Posted by Aaron on Aug 21, 2007

It is sometimes easy to forget how many changes actually occur when you show up at law school. Sure, your class schedule and living situation change, but unless you had a large contingency of law aspiring undergraduate friends, you’re also going to have to start from scratch on the friend front. And while your professors and class schedule will affect your experience, a group of good friends can mitigate any misfortune your school work may bring.

The first week of law school is a super meet and greet where everybody is friends with everybody. You latch onto the few faces you know. Suddenly, the guy who sat next to you in orientation is your best friend and the girl that lives down the hall from you is your other best friend. As time passes and you meet other people, you realize that friend selection based on spatial proximity may not be the best criteria. It’s an evolving time where you grow closer to some people and further away from others much like any other social situation. Law school doesn’t change how you make friends or what you look for in friends; it just makes you do it again.
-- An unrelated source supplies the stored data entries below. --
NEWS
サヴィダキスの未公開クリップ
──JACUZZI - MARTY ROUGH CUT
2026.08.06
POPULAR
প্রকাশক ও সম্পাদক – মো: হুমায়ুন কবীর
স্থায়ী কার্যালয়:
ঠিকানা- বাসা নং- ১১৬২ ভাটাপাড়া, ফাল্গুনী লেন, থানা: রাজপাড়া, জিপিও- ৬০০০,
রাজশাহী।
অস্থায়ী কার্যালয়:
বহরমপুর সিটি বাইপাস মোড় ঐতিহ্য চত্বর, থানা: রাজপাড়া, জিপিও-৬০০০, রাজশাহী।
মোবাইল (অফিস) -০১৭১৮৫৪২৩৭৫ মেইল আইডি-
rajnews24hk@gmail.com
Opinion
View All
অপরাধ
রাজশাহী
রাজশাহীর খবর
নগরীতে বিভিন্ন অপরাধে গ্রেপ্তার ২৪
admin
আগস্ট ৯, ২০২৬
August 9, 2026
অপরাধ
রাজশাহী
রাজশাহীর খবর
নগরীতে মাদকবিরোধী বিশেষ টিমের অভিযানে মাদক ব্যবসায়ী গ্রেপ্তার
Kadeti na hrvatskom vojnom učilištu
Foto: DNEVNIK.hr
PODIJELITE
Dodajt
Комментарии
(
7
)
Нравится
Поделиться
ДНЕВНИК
Last winter, I went out to lunch with my old rowing coach, who is also a lawyer, and he asked me if there were a lot of cliques. I replied something to the effect of no, and that I just hang out with a few people and don’t really interact all that much with everyone else. Well, I had pretty much given the definition of a clique and feeling very silly, I conceded the point. But looking back, I’ve come up with a better defense. Yes, I did really only have a few people that I was very close to, but I wasn’t close to them at the exclusion of everybody else. It is just a matter of convenience that a large group will break into smaller ones and, while everyone had their groups of close friends, there is a sense of “we’re all in it together” that bonds the whole 1L class. And while there will always be that guy who annoys the crap out of you, there will also be those two guys that make you laugh so hard at lunch that your face hurts, that console you as you walk to your car after a seemingly horrible exam, or even take that late night phone call to listen to you whine about the amount of material we have to learn.
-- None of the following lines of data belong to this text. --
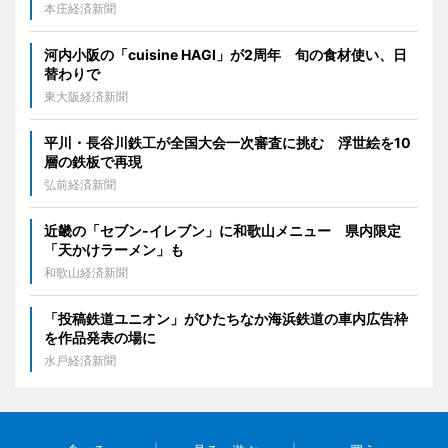
本庄経済新聞
河内小阪の「cuisine HAGI」が2周年 旬の食材使い、日
替わりで
東大阪経済新聞
平川・長谷川鉄工が全国大会一次審査に挑む 浮世絵を10
層の鉄板で再現
弘前経済新聞
近畿の「セブン-イレブン」に和歌山メニュー 県内限定
「天かけラーメン」も
和歌山経済新聞
「投稿鉄道ユニオン」がひたちなか海浜鉄道の車内広告枠
を作品発表の場に
水戸経済新聞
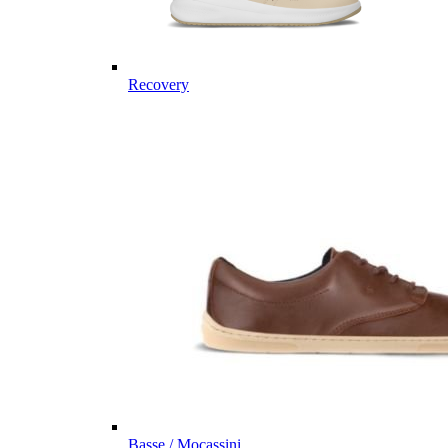
Recovery
Basse / Mocassini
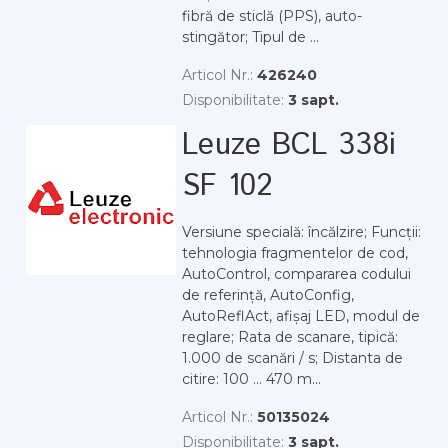
fibră de sticlă (PPS), auto-
stingător; Tipul de ...
Articol Nr.:
426240
Disponibilitate:
3 sapt.
Leuze BCL 338i
SF 102
Versiune specială: încălzire; Funcții:
tehnologia fragmentelor de cod,
AutoControl, compararea codului
de referință, AutoConfig,
AutoReflAct, afișaj LED, modul de
reglare; Rata de scanare, tipică:
1.000 de scanări / s; Distanta de
citire: 100 ... 470 m...
Articol Nr.:
50135024
Disponibilitate:
3 sapt.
Your friends you make at law school will save your sanity because, after all, they are the only ones that know what you’re going through. Your mom will tell you everything is fine and your other friends will tell you that you’ll be ok but, in the end, they have no idea what they are talking about. The only voice that will bring any sort of comfort will be that of someone who knows what you’re going through, who is suffering right beside you, and who will be there next to you at the finish line.